How do they hold up against water??
_Posted via Mobile Device_


----------



## smrobs (Jul 30, 2008)

Well, I haven't had mine get really wet yet other than washing it after the fire. I just made sure that I oiled it well afterward and I had no problems.


----------



## Nokota (Jan 6, 2011)

I've ridden it in the rain a few times. No bad effects on the leather. Seems to be holding up fine. Not positive, but isn't roughout the same leather as other saddles just put the "rough" side out and the smooth side in???


----------



## smrobs (Jul 30, 2008)

^^ Yep, sure is. One of the reasons why roughout is cheaper, usually. They don't have to have quite the same quality of finish on the slick side of it as they do on a slickout saddle.


----------



## Poseidon (Oct 1, 2010)

I just sold my kid's saddle that I used on Abby 3 times. It's a barrel saddle and is all roughed out. My butt did not move when she bucked me a few times (her hip was out) last fall. My new saddle has roughout jockeys, but not the seat. I wish the seat was too.


----------



## iridehorses (Oct 22, 2007)

I've owned several roughout saddles over the years and loved each one of them. One thing to keep in mind is that when they are new, they may have a tendency of rubbing the inside of your knees raw on a long ride until they either break in or you break them in manually. 

Two years ago made the mistake of taking a brand new roughout out of the box, saddling up my horse and going on a 4 hour trail ride. I needed large band aids on the inside of my knees for a week after that. I deserved it since I knew better.

I love the look of a roughout that is broken in (like smrobs). It has character and the look of a rider who uses their tack, not just look at it.

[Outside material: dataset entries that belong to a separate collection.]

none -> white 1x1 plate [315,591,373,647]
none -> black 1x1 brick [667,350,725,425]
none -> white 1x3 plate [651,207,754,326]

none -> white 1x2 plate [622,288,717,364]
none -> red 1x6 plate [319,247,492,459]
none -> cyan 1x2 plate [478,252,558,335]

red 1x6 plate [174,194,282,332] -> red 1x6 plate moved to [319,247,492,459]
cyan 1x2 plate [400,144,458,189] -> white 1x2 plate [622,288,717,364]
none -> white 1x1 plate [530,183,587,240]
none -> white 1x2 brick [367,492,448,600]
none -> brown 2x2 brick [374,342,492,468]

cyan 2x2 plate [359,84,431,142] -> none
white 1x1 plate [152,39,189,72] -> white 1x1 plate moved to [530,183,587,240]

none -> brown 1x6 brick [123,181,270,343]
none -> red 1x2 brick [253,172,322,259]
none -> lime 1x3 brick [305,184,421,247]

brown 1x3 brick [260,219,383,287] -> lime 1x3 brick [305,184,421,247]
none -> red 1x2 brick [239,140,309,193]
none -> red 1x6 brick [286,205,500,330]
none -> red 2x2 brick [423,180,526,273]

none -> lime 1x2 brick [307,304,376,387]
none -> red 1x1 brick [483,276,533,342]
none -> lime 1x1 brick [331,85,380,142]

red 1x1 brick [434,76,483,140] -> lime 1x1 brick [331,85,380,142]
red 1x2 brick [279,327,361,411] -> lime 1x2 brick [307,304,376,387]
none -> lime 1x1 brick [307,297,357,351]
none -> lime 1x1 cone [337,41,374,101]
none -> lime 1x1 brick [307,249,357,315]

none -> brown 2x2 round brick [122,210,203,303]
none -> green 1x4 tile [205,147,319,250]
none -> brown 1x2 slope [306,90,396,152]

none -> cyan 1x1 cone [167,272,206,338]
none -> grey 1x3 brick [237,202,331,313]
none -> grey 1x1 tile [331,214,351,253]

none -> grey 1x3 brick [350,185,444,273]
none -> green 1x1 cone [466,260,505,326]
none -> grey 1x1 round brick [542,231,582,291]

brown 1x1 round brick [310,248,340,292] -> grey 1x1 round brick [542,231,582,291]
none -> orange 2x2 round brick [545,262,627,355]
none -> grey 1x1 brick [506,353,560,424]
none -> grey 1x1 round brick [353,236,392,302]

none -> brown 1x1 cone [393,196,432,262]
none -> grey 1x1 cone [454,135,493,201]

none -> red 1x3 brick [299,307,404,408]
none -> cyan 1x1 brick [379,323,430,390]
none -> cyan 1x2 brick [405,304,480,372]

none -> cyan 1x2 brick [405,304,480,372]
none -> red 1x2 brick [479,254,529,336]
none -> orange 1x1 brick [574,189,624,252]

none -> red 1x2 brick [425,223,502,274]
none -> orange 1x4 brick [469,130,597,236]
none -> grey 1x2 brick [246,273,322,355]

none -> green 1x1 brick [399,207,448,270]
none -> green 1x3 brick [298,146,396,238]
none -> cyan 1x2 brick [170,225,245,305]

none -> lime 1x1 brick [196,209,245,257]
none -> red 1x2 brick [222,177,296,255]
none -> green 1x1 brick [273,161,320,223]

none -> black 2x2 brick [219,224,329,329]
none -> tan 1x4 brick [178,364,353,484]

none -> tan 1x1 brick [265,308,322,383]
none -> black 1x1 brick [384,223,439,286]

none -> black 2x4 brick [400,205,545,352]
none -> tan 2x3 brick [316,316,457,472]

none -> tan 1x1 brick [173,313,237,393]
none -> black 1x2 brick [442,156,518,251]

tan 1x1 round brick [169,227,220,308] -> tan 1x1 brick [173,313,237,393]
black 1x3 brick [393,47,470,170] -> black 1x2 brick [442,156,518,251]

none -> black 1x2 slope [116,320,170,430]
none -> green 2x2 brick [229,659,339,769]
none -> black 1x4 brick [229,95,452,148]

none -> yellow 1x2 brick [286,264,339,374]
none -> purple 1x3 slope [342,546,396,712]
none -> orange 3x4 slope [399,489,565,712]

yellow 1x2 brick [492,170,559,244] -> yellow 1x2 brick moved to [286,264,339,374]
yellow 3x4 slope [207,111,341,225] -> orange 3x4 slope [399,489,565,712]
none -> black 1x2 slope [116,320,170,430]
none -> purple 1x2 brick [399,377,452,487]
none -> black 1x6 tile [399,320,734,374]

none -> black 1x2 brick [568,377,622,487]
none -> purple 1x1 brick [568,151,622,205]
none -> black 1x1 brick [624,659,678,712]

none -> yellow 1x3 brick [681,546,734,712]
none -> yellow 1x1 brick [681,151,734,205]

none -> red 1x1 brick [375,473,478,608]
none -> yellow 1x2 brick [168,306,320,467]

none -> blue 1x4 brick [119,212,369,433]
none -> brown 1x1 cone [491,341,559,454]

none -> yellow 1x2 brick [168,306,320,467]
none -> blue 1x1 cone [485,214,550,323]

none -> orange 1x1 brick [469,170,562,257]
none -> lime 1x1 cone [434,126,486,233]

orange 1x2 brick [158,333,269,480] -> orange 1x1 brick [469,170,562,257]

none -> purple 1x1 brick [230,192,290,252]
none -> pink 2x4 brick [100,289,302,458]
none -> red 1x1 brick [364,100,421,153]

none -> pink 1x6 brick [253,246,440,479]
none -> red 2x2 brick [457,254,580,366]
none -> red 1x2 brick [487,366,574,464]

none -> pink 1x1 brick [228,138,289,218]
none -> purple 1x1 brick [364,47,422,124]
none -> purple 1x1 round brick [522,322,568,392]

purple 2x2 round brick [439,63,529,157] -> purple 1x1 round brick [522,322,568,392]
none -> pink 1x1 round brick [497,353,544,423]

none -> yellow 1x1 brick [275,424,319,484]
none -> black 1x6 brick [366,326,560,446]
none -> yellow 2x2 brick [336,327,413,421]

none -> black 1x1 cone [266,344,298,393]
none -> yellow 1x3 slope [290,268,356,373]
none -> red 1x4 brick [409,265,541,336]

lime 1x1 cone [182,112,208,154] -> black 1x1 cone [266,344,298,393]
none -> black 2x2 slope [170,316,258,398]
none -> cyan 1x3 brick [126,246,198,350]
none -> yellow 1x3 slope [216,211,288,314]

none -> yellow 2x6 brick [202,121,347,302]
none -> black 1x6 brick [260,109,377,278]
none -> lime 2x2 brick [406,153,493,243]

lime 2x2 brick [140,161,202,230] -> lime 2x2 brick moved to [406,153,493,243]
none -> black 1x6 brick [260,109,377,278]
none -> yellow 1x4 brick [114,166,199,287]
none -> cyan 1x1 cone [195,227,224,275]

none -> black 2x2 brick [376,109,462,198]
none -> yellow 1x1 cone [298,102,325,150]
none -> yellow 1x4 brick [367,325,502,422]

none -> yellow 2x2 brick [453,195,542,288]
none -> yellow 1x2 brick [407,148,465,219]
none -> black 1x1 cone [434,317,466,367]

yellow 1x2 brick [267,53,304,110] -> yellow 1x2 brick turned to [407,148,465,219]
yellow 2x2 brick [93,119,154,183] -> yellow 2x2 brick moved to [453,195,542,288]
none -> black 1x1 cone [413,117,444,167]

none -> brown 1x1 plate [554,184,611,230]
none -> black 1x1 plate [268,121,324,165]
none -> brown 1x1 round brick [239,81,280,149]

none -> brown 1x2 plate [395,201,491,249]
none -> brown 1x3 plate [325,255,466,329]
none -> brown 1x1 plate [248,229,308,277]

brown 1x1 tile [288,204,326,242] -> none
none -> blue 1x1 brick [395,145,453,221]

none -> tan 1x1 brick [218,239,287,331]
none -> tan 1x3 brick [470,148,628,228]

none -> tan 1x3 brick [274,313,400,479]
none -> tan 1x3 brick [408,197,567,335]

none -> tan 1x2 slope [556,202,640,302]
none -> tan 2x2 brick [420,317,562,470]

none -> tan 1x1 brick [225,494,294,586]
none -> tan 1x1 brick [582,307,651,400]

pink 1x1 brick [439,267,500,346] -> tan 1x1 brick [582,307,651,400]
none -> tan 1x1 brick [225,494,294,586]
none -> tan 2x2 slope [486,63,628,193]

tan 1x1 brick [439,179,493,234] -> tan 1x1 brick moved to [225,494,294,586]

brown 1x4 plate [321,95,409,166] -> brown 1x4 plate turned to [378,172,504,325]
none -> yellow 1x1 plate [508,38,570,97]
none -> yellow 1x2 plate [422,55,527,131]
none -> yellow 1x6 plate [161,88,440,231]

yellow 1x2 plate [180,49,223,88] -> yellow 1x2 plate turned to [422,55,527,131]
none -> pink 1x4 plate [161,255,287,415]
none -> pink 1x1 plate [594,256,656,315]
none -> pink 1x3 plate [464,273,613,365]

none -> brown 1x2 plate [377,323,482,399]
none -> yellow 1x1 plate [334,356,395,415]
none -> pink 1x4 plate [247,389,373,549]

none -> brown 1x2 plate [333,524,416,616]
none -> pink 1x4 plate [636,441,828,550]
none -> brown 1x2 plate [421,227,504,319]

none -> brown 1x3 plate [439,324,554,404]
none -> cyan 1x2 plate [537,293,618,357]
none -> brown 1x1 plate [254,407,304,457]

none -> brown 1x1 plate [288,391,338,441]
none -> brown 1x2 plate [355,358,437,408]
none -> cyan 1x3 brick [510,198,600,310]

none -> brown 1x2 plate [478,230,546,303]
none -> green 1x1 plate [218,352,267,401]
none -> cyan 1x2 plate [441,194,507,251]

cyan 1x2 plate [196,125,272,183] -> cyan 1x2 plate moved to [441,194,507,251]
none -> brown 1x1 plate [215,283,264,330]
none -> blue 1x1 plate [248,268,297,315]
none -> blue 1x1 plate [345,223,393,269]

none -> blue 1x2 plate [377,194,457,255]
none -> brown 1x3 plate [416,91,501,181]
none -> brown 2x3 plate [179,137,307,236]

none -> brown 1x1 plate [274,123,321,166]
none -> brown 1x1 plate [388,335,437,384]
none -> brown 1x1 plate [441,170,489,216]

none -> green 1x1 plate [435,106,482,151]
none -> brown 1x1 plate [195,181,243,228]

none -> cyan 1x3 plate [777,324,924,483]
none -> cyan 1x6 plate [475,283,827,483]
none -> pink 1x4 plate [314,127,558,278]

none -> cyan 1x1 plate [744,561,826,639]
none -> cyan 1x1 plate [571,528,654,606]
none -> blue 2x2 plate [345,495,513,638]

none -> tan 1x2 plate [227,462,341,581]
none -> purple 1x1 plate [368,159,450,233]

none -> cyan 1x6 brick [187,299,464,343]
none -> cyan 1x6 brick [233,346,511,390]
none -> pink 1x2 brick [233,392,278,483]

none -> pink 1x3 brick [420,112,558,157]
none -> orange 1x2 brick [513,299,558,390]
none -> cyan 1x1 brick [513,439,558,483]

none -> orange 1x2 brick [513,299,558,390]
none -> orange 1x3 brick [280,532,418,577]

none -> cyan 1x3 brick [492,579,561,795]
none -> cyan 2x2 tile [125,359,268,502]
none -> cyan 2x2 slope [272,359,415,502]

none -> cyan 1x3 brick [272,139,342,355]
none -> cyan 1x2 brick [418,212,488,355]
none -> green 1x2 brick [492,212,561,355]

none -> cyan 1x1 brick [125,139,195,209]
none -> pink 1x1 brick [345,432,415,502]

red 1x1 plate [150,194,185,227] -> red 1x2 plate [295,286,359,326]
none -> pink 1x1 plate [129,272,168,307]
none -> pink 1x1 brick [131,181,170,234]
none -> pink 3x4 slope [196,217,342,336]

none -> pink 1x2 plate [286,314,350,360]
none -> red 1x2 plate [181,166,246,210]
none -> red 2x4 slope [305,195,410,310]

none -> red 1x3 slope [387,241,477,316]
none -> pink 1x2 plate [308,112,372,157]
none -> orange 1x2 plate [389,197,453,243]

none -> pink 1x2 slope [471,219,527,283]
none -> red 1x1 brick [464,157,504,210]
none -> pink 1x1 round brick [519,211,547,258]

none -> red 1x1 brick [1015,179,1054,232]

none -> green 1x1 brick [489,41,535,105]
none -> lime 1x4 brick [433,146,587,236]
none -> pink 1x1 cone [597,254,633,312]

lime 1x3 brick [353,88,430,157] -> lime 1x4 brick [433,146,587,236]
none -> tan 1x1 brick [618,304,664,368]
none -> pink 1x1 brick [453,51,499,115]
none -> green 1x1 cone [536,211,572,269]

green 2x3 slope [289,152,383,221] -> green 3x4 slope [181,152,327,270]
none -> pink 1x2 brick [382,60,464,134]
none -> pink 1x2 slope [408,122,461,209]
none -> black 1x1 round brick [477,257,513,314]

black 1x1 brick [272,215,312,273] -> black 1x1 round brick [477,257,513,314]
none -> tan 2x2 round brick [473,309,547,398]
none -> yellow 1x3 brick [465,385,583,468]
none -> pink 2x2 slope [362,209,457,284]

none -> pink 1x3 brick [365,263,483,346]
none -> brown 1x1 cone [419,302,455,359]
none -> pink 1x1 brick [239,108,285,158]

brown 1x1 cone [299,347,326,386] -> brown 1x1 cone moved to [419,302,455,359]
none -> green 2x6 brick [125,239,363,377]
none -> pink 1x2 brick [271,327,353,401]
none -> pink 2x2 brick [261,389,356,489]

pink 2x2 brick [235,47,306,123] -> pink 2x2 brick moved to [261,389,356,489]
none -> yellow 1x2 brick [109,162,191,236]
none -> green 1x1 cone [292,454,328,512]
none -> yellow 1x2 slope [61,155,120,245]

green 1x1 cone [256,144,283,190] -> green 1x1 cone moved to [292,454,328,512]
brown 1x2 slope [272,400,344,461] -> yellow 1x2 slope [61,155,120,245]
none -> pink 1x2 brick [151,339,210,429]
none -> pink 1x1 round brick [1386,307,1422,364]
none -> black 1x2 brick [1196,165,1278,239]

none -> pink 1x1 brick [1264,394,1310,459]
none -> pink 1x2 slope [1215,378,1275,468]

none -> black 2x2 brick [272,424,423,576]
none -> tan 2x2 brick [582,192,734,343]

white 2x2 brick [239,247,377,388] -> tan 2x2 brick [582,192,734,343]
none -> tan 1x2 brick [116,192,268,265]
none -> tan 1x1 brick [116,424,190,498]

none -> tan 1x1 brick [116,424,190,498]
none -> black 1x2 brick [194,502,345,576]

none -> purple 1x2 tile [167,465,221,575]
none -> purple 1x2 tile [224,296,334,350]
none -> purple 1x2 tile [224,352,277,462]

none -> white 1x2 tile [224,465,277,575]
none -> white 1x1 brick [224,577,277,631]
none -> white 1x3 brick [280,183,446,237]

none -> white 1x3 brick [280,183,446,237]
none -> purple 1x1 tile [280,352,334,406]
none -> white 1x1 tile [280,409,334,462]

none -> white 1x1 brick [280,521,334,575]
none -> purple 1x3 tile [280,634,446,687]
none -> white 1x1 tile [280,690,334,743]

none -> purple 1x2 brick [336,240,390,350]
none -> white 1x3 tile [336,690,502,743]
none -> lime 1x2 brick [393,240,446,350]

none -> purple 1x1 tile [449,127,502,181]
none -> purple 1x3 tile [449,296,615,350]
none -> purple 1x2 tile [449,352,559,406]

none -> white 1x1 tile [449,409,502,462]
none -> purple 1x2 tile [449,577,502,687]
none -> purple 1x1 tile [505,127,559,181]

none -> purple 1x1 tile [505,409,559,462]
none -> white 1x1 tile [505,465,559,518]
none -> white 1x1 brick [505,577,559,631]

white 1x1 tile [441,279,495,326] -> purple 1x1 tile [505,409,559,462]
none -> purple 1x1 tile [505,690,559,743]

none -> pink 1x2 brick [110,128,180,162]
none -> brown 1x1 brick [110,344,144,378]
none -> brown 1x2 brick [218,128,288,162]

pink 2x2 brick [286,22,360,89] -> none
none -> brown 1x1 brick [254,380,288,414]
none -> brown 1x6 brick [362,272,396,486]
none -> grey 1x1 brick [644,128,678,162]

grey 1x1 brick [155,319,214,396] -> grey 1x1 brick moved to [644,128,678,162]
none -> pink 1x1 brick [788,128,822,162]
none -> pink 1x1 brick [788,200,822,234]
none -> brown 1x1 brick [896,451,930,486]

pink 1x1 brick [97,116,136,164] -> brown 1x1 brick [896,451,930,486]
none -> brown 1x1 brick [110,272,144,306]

btw, since it is not suede, water isn't going to hurt it anymore then it does a smooth saddle.


----------



## Team Penner (Nov 14, 2009)

I have a Billy Cook cowhorse saddle and a Teskey cutter, both are roughouts. The roughout keeps me in the saddle when chasing a cow down the fence or in the cutting pen. I do not use these saddles for trail riding, I prefer a smoothout with a padded seat on the trails, and my roughouts in the show pen.


----------